Every country is the world is Keynesian to some degree. Every major economist in the world today believes in the Keynesian economics. If you don't chance it you don't understand economics.The main bone of contention in stages of crisis & whether to accumulate debt.
If you read economics, you will understand without fiscal intervention & Keynesian economics, (say in Laissez faire) both the supply & demand curves move leftwards to adjust to a new equilibrium which will be at Q* instead of Q on the X-Axis.
And Q* << Q, meaning lower GDP, lower wages, loss of jobs, lower taxes which will again increase debt.
I think you're almost correct but slightly wrong. If the demand curve shifts leftwards, the supply curve will shift rightwards, not leftwards, as workers have to take pay cuts. The price level will fall dramatically, while the quantity sold will stay the same as the effects of the shifts in the two curves cancel. GDP will decrease, of course, and the rest of the stuff you said is correct.
No supply curve shifts leftwards. If supply curve shift rightwards then Q stays the same (GDP quantity similar) & price (P) falls.

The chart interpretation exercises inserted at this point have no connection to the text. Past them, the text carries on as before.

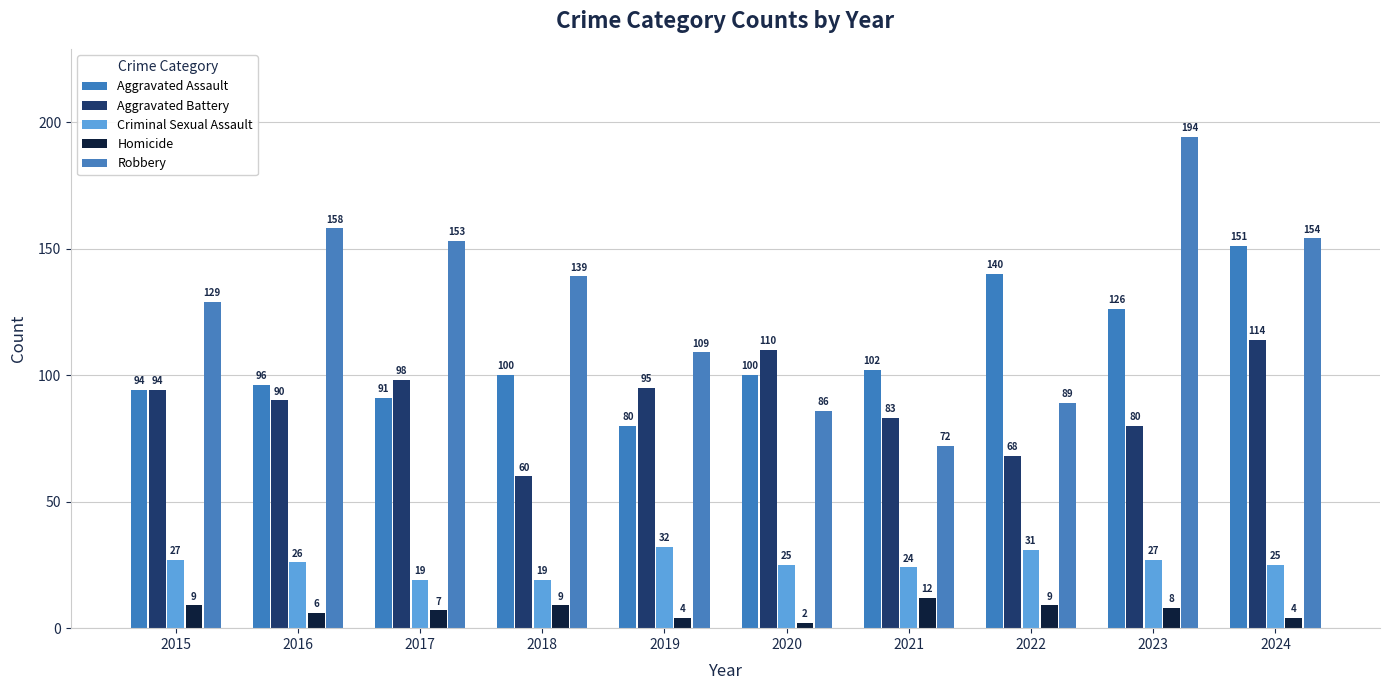

How many bars are there in each group?

5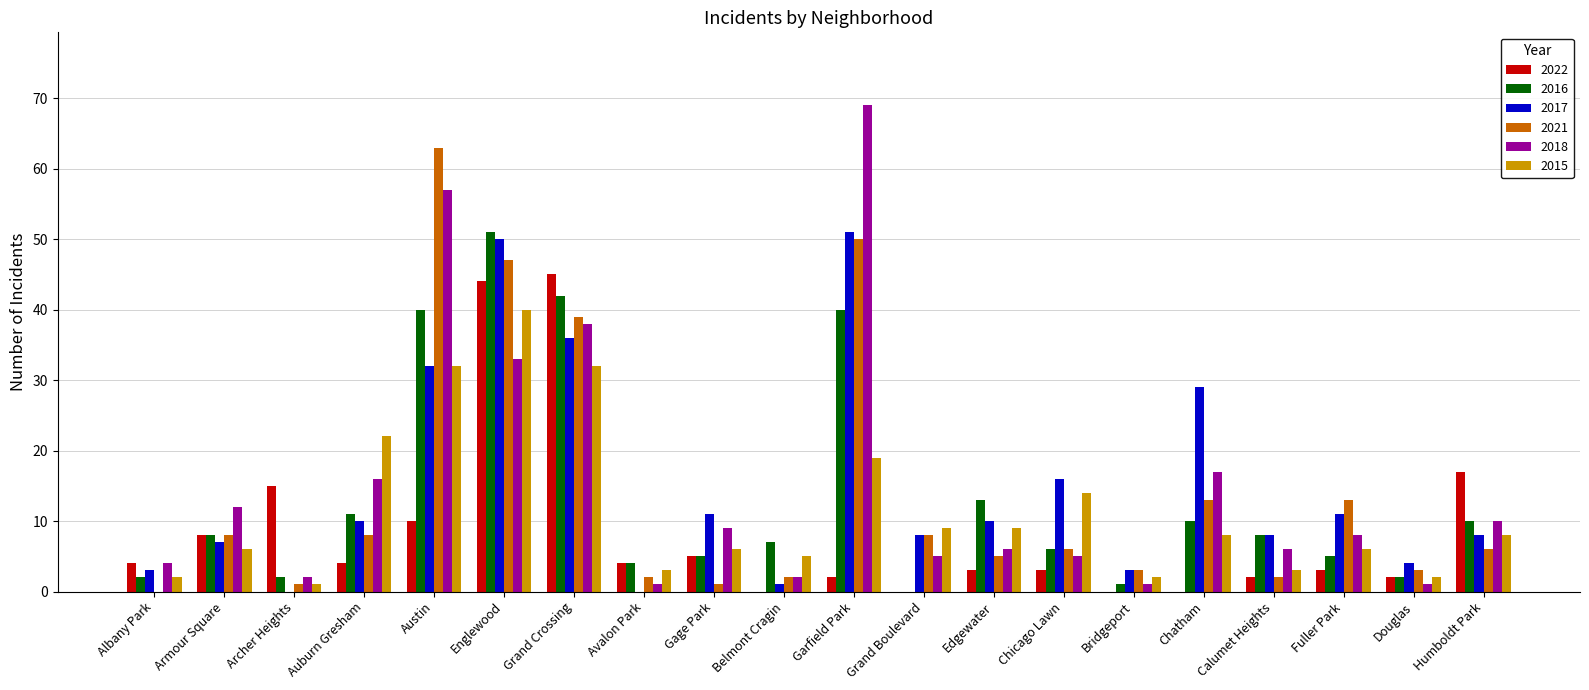

Is it true that 2018 equals 8 at Fuller Park?

True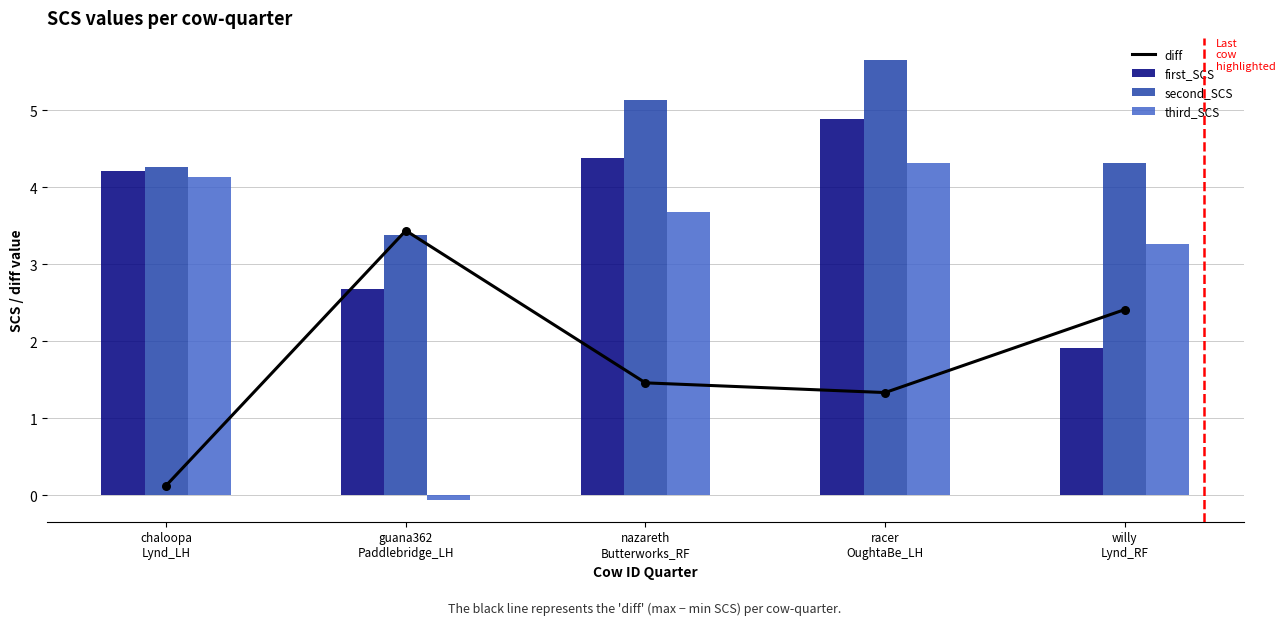

Which series reaches the maximum Y coordinate?

second_SCS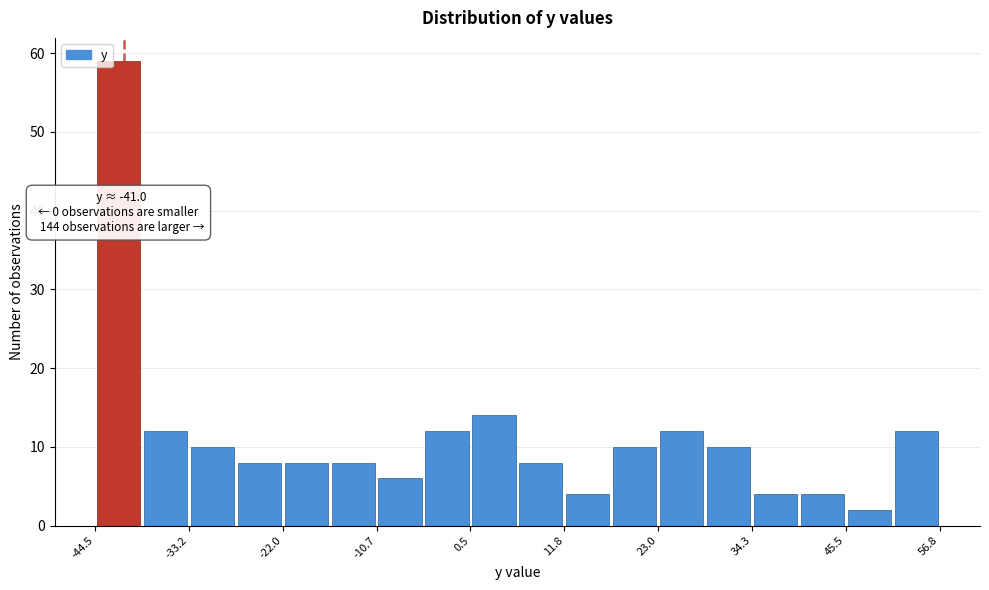

Around what value on the x-axis is the tallest bar? Give the approximate position of its centre, as read against the axis.

-42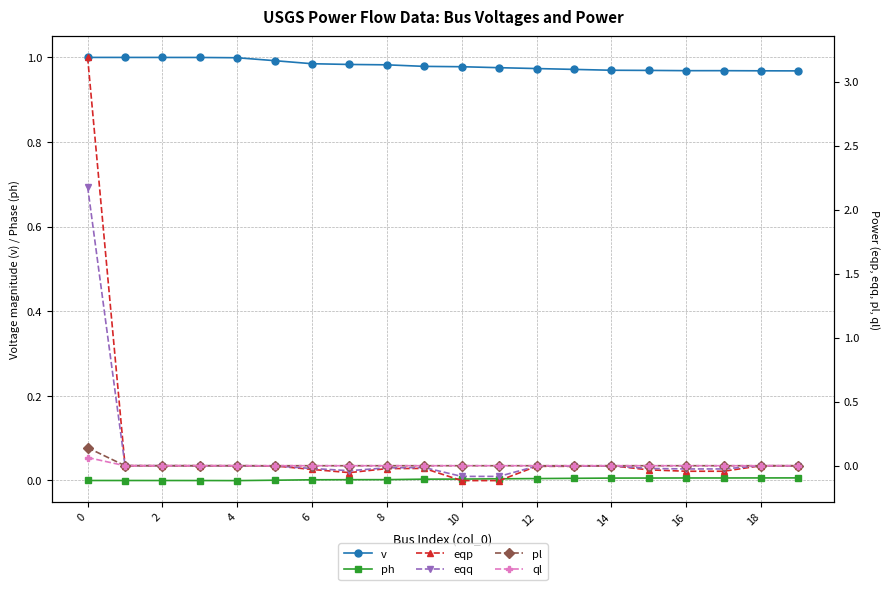

True or false: v and ph intersect in this chart.

False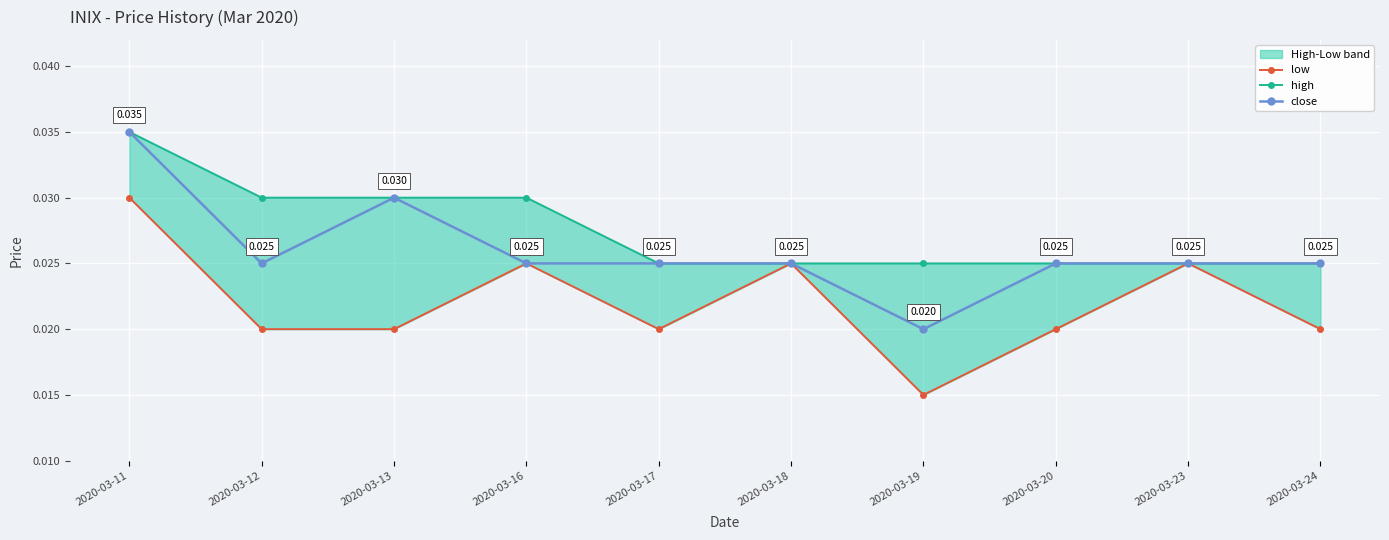

True or false: close and high cross at least once.

False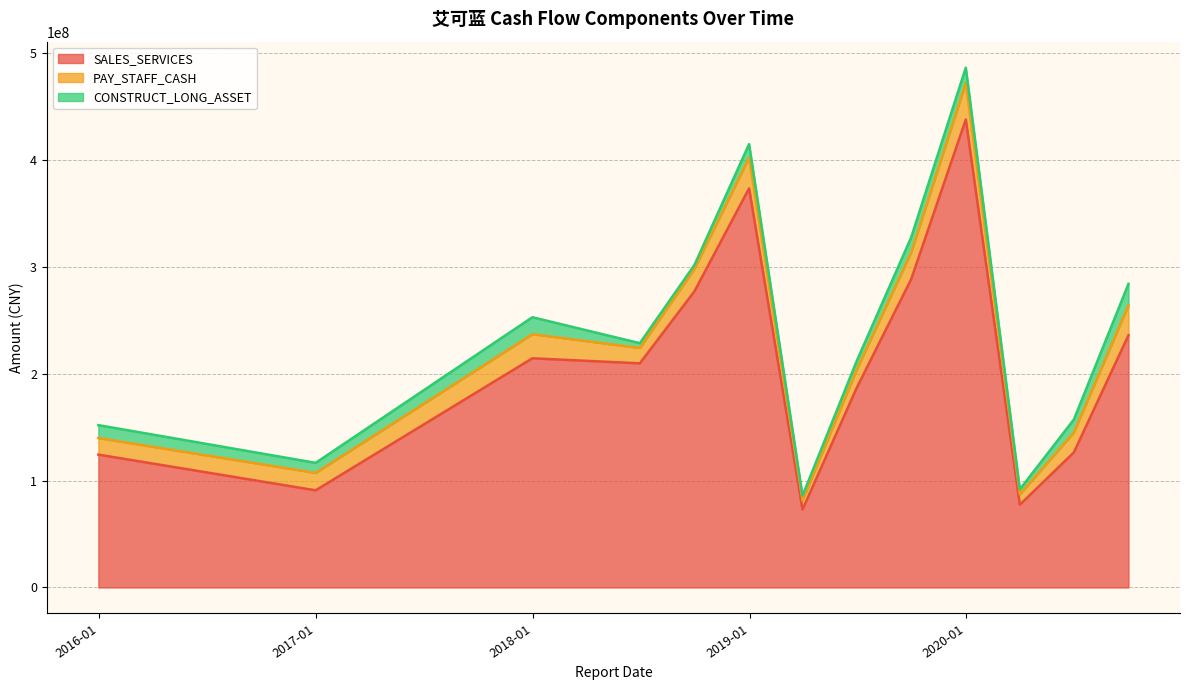

Does the chart have visible grid lines?

Yes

Let us say say Demand has fallen 3D to 2D (example). Unemployment in 25% odd at Wages X. When wage falls to X/2 (say), less people in the labor force will be ready work the job at reduced prices. For example - When the wage of a factory is 100$ a month (say) & it is cut to 50$, the number of workers available for the job @ 50 would always be lesser than those available @ 100$.
That is why the supply curve is generally drawn as a straight line with 45 degree to the X axis. As price/wage increases, supply increases, as price/falls decreases, supply decreases.
Ofcourse this is considering the fact that workers will be willing to take a wage cut. In real life, what we see are "sticky wages" & it is difficult to cut wages by say 20% if demand falls by 20% due to union, unwillingness to take wage cuts, employment contracts, legal provisions etc.